TALK about being catty - that William Makepeace Thackeray was a real bitch. Consider his observation of rival novelist Charles Dickens and his wife on a night out: "How splendid Mrs Dickens was in pink satin and how fetching Mr Dickens was with geranium and ringlets. I would never dream of calling him vulgar but, could one say?, he lacks elegance. His novels have the same qualities. They are, how should I put it, overdressed."
He was clearly no lover of Dickens' work. "He made a career out of dying children. At his command, everyone took out their pocket handkerchiefs," he told the documentary Dickens.
Ah, you're thinking, surely Thackeray is dead? He lives again in Peter Ackroyd's compelling three-part TV biography of Dickens. This features interviews with key players, Dickens himself plus his family, friends and Thackeray (marvellously played with marvellous disdain by Geoffrey Palmer).
Ackroyd wanders in and out of the scene, bumping into Dickens (Anton Lesser) himself as he strolled the beach at Great Yarmouth seeking inspiration. Clips from TV versions of his books are interwoven into the action.
The result emphatically points up the link between Dickens' literature and his life. He used social and economic conditions, as well as his own life experience, to fuel his writing.

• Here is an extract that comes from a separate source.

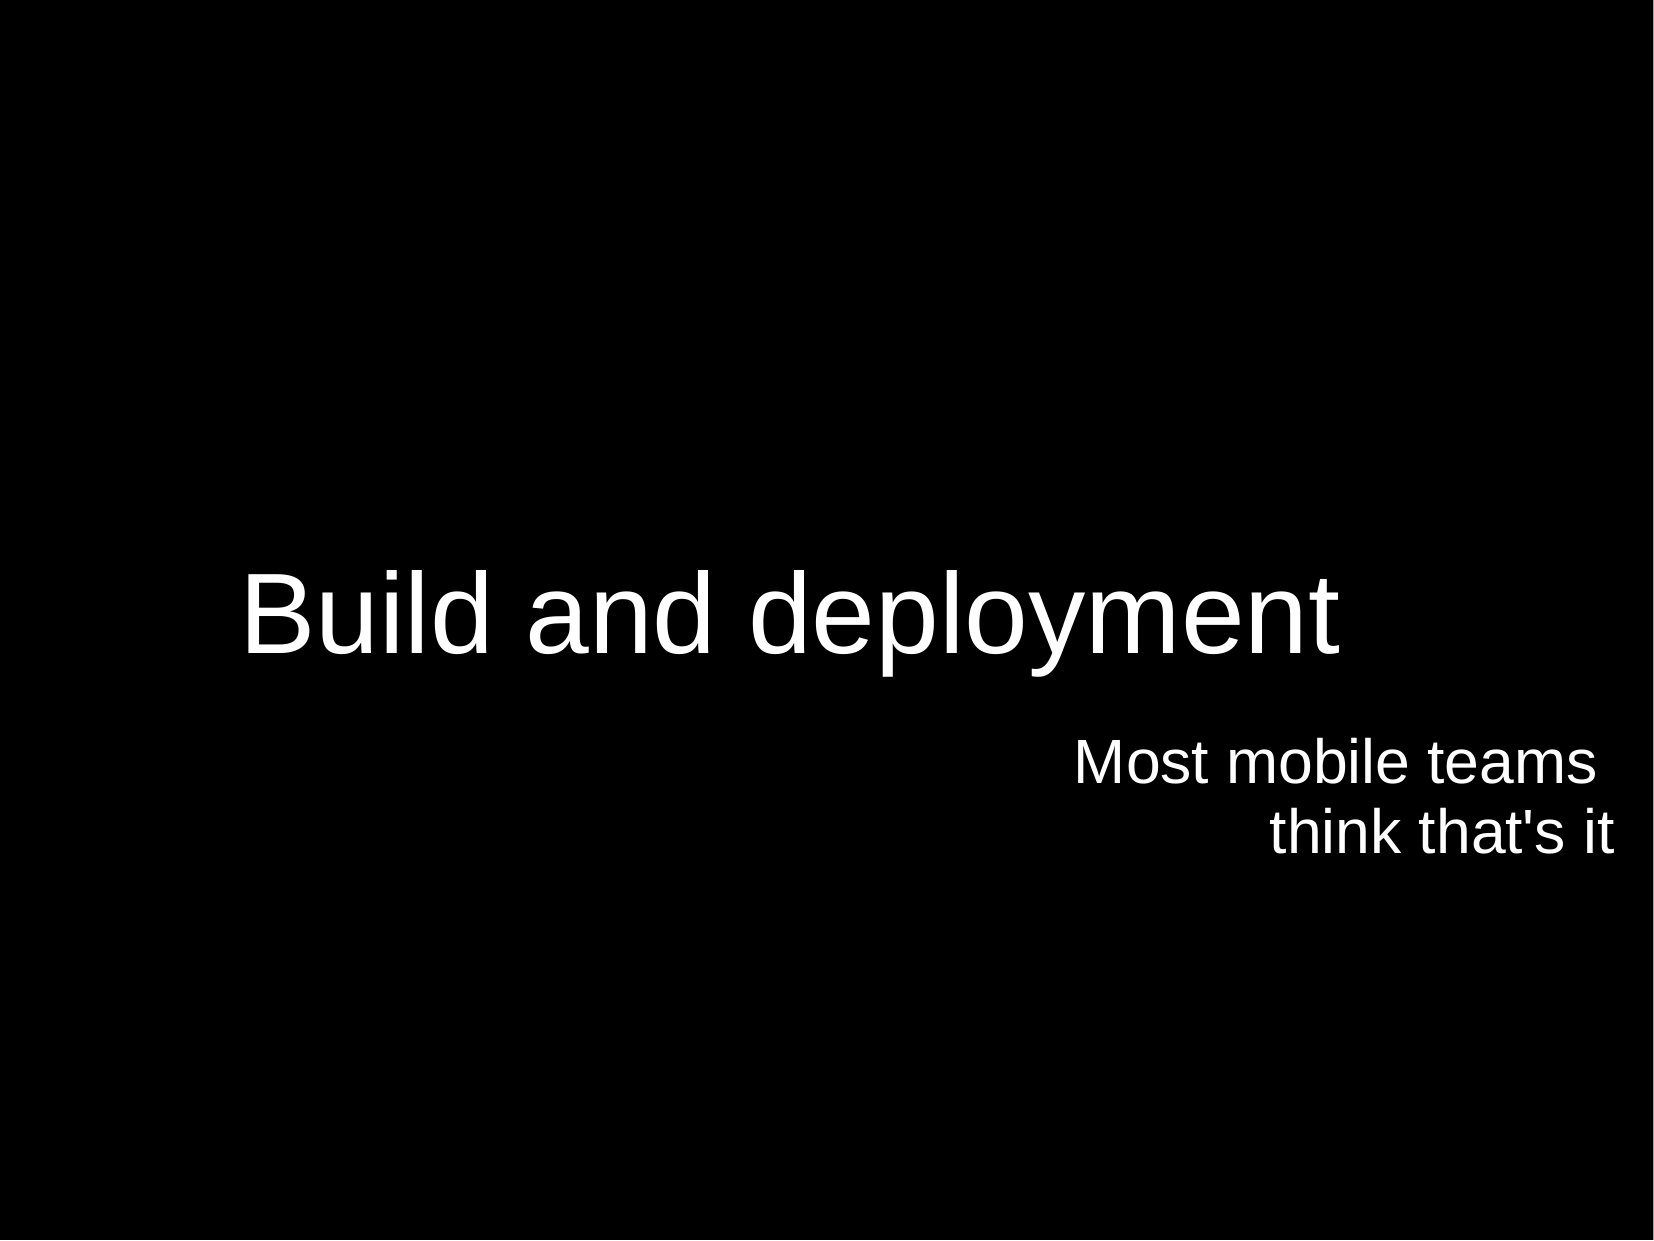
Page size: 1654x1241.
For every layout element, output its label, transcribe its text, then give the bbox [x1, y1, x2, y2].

Through Oliver Twist he wanted to draw attention to workhouse conditions. Nicholas Nickleby was written to expose the horrors of private academies, leading to a public outcry and closure of such establishments.

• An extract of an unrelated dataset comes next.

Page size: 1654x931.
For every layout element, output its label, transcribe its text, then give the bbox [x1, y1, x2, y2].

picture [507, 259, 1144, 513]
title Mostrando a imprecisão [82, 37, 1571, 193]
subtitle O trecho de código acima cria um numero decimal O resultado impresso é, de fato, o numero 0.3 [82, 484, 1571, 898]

The death of his wife's sister at an early age affected him deeply, and led to his obsession with "virtuous and innocent" girls in his novels. David Copperfield was about an aspiring writer in an unhappy marriage, a situation in which Dickens himself found himself.
Oddly, he named his ninth child, Dora, after a character he was in the process of killing in his fiction. And what should we make of his decision to open a home for fallen women, believing their reform should be enjoyable, not punitive?
Ackroyd could even trace the origins of the larger-than-life characters in his books - their broadness resulted from a childhood love of pantomime.
If Dickens was alive today, he'd probably be writing soaps and watching Soap Stars Up A Mountain. A dreadful title for a documentary following actors from The Bill, Coronation Street and Home And Away attempting to climb Mount Kilimanjaro for charity.
"It's a very big mountain and can take its toll," they were warned. "You'll all feel quite bad at some point. If you vomit, it doesn't mean you won't reach the summit".
Concerns about lack of toilet facilities soon gave way to simply trying to breath, with the high altitude causing sickness and headaches. It reduced at least one grown soap star (male) to tears and put several others in an extreme emotional state.
What probably started out as a bit of a lark, taxed them to the limit. Clare McGlinn, teacher and doctor's wife Charlie from the Street, summed it up: "I had never been through such mental and physical torture."